Companies in the southern business center, a large supplier of apparel, textiles, footwear, furniture and other products for global brands ranging from Ikea and Walmart to Nike and Adidas, were having trouble resuming normal work because too many people had left. , businessmen and analysts said.

During the strict lockdown, imposed by communist authorities in and around Ho Chi Minh City after it became the center of the country’s most severe Covid-19 outbreak, many migrants were prevented from working due to restrictions. on work in factories and circulation between the districts and provinces that make up the megacity.

In some cases they were confined to their factories under “Three on the site” rules in which companies not only paid workers, but also fed and housed them. The plan was expensive for employers and arduous for staff.

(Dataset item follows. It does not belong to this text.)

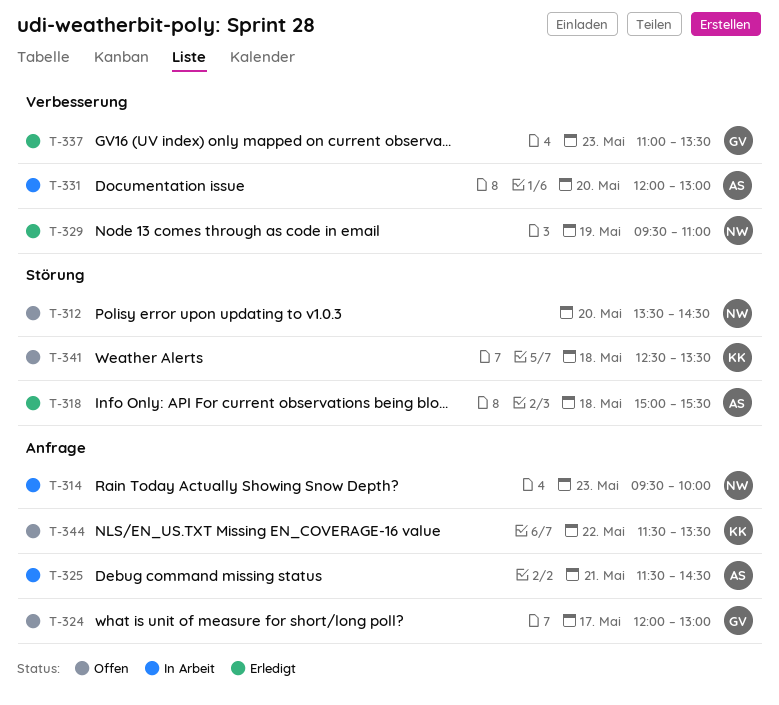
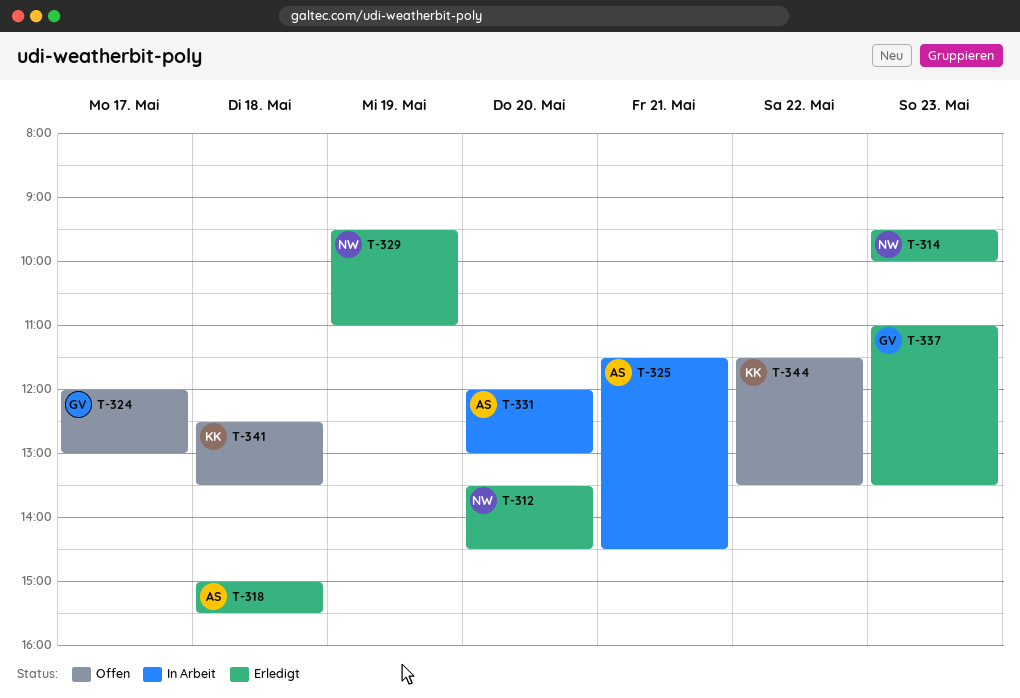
T-312, status: Offen -> Erledigt
T-314, status: In Arbeit -> Erledigt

“It is clear that both companies and workers faced extreme difficulties during the prolonged shutdown,” said Mary Tarnowka, executive director of AmCham Vietnam in Ho Chi Minh City. “And there was special pain and hardship for people at lower income levels who didn’t have money for rent or food.”

As soon as the workers were able to return home, tens of thousands did, in some cases traveling hundreds of kilometers on motorcycles because public buses and other modes of transportation weren’t working.

“At the end of September, when the city lifted its closure, many of the workers went home,” said Linh Le, who recently quit his job at a garment company that was operating at reduced capacity because so many employees left.

Some companies are now struggling to attract workers back because many do not have the money, means of transportation, or Covid-19 vaccination papers to return.

“It’s a dilemma for owners of manufacturing companies,” said Linh Nguyen, principal analyst for Southeast Asia at Control Risks. “On the one hand, they now have exceptionally high demand coming from abroad, and on the other hand, a labor shortage.”

This is bad news for global brands sourcing products from South Vietnam. It also suggests that the country’s foreign investment-driven economic model could take a sustained hit this year from the pandemic and the lockdown, exacerbated by government delays in obtaining vaccines.

Vietnam, one of the few Asian economies that grew last year, saw a 6% drop in GDP, the steepest on record, in the third quarter of 2021, which coincided with the close. Ho Chi Minh’s GDP plummeted 24 percent, according to provincial statistics.

Before the pandemic, Ho Chi Minh City’s migrant worker population numbered more than 2 million, in a city of about 10 million.

The Vietnamese government is now “focused on the problem of migrant labor,” said Tarnowka, whose lobby group AmCham has urged Hanoi to “guarantee vaccines and transportation for people who are in the outlying provinces and want Back to work”. Since Wednesday, the authorities permitted bus services between Ho Chi Minh City and other provinces will resume on a pilot basis.